"""

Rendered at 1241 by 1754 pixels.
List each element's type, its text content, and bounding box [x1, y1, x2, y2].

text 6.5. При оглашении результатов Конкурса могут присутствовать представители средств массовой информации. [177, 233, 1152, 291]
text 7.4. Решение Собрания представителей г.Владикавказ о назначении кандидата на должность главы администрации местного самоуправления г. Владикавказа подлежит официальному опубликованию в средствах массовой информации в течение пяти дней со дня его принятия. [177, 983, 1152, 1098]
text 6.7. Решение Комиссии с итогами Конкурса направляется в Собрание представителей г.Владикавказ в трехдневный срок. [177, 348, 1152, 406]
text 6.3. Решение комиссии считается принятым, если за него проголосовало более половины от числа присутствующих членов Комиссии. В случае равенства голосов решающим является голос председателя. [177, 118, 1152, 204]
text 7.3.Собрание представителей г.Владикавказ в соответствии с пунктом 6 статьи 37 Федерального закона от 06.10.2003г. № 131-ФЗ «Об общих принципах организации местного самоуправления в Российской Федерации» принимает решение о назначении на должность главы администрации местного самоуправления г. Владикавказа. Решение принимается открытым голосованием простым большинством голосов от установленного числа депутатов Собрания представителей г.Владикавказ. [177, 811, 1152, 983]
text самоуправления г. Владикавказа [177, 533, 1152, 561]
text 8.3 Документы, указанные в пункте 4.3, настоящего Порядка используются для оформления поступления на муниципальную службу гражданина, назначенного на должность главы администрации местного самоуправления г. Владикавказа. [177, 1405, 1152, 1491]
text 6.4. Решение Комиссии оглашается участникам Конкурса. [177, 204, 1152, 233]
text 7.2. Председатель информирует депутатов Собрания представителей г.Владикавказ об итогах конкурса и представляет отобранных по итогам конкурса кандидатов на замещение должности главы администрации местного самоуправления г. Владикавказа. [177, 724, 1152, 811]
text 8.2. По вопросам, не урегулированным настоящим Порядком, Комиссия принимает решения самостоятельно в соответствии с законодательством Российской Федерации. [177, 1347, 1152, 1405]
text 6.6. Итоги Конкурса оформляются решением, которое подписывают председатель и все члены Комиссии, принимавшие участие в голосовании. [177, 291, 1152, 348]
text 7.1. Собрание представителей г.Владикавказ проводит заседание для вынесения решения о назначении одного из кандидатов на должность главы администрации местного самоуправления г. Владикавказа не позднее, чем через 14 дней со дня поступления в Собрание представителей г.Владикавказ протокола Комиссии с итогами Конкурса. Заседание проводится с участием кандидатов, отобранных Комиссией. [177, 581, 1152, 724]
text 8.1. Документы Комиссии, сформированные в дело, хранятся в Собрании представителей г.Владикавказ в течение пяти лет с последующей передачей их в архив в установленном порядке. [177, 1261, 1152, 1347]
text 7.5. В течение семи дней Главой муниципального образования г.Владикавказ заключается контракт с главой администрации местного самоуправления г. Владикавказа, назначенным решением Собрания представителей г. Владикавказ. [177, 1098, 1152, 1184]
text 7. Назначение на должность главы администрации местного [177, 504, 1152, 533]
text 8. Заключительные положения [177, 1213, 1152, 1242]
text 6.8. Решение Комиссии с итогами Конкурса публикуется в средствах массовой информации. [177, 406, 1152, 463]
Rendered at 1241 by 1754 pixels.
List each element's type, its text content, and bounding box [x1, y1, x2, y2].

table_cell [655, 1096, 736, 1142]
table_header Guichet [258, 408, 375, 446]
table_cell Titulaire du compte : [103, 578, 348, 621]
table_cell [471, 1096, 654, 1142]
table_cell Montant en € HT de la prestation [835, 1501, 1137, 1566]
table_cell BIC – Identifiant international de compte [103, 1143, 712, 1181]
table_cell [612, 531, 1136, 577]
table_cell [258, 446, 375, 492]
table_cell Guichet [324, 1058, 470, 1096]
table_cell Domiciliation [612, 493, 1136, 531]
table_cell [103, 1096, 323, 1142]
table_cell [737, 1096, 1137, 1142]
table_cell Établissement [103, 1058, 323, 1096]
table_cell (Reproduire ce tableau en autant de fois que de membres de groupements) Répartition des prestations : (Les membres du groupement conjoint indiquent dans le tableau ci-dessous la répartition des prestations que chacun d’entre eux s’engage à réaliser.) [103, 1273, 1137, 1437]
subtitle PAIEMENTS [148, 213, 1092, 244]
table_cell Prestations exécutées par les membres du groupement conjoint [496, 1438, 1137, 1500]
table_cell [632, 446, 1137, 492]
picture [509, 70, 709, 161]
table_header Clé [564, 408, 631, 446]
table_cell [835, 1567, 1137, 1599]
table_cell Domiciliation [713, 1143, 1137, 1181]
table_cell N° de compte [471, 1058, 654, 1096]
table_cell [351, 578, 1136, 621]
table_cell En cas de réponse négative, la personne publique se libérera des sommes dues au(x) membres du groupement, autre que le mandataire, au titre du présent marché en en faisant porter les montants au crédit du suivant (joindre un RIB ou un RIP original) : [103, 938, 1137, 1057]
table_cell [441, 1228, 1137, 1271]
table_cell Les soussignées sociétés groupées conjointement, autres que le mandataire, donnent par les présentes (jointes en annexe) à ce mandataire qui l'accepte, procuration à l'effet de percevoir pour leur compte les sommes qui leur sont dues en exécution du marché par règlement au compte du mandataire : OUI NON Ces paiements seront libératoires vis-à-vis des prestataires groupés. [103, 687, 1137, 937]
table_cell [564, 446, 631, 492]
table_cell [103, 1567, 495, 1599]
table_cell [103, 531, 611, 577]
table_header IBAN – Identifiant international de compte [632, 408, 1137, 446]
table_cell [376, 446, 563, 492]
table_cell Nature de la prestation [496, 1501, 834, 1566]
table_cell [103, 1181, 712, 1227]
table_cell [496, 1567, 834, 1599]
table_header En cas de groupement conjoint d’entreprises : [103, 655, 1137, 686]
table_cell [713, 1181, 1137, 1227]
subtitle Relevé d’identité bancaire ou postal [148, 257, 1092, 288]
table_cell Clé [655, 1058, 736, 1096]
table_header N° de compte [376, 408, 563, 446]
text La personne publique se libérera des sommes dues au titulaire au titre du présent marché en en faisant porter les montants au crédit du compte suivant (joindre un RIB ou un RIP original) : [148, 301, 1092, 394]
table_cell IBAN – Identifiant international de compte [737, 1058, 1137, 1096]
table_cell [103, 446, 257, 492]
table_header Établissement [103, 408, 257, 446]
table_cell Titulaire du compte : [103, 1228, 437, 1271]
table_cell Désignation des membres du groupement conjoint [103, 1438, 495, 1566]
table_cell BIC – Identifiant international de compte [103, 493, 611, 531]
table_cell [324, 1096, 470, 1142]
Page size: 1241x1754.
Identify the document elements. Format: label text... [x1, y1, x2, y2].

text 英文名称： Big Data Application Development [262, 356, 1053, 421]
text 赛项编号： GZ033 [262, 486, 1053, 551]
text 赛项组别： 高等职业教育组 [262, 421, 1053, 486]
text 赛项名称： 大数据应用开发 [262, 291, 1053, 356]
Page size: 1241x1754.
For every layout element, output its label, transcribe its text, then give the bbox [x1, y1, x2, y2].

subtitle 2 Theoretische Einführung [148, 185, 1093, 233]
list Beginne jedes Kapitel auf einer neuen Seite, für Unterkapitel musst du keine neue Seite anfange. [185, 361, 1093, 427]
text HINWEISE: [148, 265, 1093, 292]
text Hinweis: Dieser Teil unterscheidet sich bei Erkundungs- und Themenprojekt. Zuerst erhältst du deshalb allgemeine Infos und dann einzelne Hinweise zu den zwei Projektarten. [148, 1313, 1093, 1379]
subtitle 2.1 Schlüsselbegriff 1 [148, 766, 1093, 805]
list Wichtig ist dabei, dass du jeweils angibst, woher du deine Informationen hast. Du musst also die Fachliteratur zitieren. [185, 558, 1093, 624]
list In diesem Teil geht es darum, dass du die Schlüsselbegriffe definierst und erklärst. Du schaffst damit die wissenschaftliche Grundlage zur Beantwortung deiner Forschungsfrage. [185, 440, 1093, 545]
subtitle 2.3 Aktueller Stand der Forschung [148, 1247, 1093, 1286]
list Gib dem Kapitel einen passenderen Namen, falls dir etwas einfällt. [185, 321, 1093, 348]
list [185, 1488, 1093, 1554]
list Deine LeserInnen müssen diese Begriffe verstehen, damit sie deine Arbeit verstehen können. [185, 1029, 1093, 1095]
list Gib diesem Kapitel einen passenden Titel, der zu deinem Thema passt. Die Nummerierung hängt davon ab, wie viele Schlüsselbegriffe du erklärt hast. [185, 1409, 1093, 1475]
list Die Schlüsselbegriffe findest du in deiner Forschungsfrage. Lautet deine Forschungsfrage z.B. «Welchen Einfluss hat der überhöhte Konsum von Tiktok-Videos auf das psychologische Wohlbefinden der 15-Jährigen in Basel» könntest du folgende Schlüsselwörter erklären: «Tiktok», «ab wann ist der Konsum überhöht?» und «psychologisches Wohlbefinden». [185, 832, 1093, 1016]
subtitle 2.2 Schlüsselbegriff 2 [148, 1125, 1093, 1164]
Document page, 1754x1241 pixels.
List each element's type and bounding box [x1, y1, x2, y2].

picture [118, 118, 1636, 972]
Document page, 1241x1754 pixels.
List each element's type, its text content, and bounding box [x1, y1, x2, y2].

"""

■ WHAT TO WORK ON:
The word "personne" may appear in several lines of the data; copy every line where it does.

■ RESPONSE AREA:
table_cell En cas de réponse négative, la personne publique se libérera des sommes dues au(x) membres du groupement, autre que le mandataire, au titre du présent marché en en faisant porter les montants au crédit du suivant (joindre un RIB ou un RIP original) : [103, 938, 1137, 1057]
text La personne publique se libérera des sommes dues au titulaire au titre du présent marché en en faisant porter les montants au crédit du compte suivant (joindre un RIB ou un RIP original) : [148, 301, 1092, 394]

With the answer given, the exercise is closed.